-- DATA EXTRACTS follows --

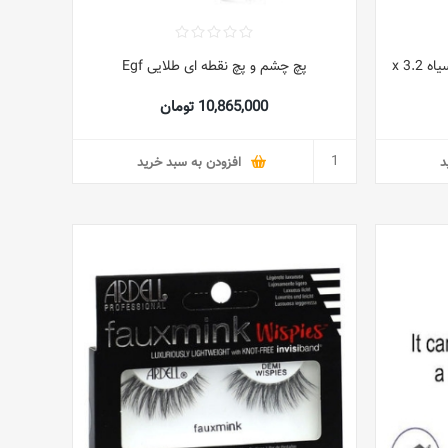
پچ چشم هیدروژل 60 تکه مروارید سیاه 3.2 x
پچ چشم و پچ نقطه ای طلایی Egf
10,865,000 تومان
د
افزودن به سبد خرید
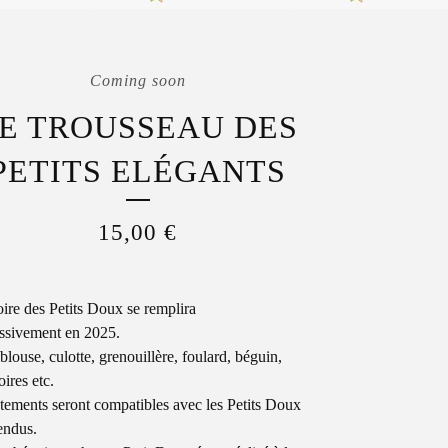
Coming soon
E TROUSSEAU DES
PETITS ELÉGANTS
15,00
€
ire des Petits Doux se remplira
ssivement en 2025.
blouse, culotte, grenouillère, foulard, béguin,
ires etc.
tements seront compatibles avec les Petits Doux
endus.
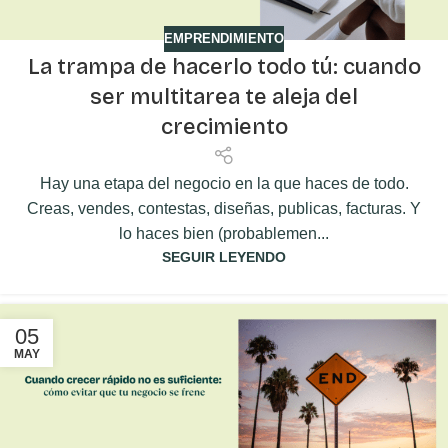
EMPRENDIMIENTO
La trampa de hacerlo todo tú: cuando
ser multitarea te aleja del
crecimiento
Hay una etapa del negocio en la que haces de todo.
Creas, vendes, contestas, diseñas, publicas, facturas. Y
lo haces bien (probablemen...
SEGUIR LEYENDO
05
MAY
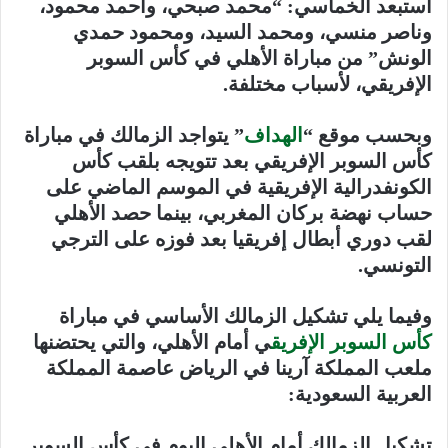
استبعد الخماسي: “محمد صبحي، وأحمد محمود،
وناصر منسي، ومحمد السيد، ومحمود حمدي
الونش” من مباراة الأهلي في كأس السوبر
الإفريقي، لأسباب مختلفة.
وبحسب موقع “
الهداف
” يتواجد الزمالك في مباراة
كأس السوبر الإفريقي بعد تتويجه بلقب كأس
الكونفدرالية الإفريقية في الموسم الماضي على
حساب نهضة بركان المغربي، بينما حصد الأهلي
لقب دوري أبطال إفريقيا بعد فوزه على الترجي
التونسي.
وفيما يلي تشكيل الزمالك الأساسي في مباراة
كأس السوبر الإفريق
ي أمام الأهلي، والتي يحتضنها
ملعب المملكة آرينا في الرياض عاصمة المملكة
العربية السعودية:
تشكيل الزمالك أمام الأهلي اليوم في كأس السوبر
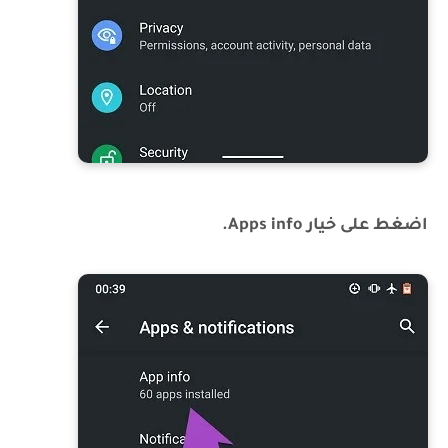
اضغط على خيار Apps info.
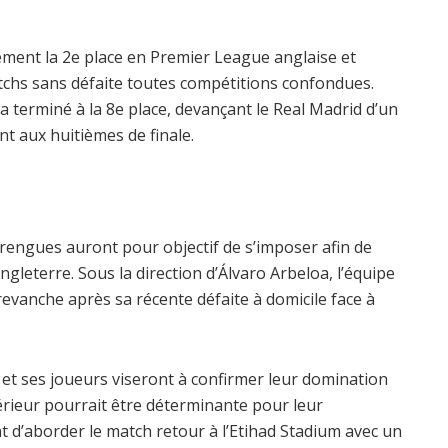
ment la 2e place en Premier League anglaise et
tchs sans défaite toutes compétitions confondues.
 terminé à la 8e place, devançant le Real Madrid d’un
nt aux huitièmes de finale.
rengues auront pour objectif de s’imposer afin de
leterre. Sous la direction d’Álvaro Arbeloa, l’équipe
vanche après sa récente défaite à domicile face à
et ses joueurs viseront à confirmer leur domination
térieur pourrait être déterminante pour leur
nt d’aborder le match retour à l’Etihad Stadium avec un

-- DATA EXTRACTS concluded --

WHAT TO PRODUCE
The lines above from the line with "E TROUSSEAU DES" through the line with "كأس السوبر الإفريقي بعد تتويجه بلقب كأس" are to be given again word for word, with no pictures among them.

WRITTEN SOLUTION
E TROUSSEAU DES
PETITS ELÉGANTS
15,00
€
ire des Petits Doux se remplira
ssivement en 2025.
blouse, culotte, grenouillère, foulard, béguin,
ires etc.
tements seront compatibles avec les Petits Doux
endus.
EMPRENDIMIENTO
La trampa de hacerlo todo tú: cuando
ser multitarea te aleja del
crecimiento
Hay una etapa del negocio en la que haces de todo.
Creas, vendes, contestas, diseñas, publicas, facturas. Y
lo haces bien (probablemen...
SEGUIR LEYENDO
05
MAY
استبعد الخماسي: “محمد صبحي، وأحمد محمود،
وناصر منسي، ومحمد السيد، ومحمود حمدي
الونش” من مباراة الأهلي في كأس السوبر
الإفريقي، لأسباب مختلفة.
وبحسب موقع “
الهداف
” يتواجد الزمالك في مباراة
كأس السوبر الإفريقي بعد تتويجه بلقب كأس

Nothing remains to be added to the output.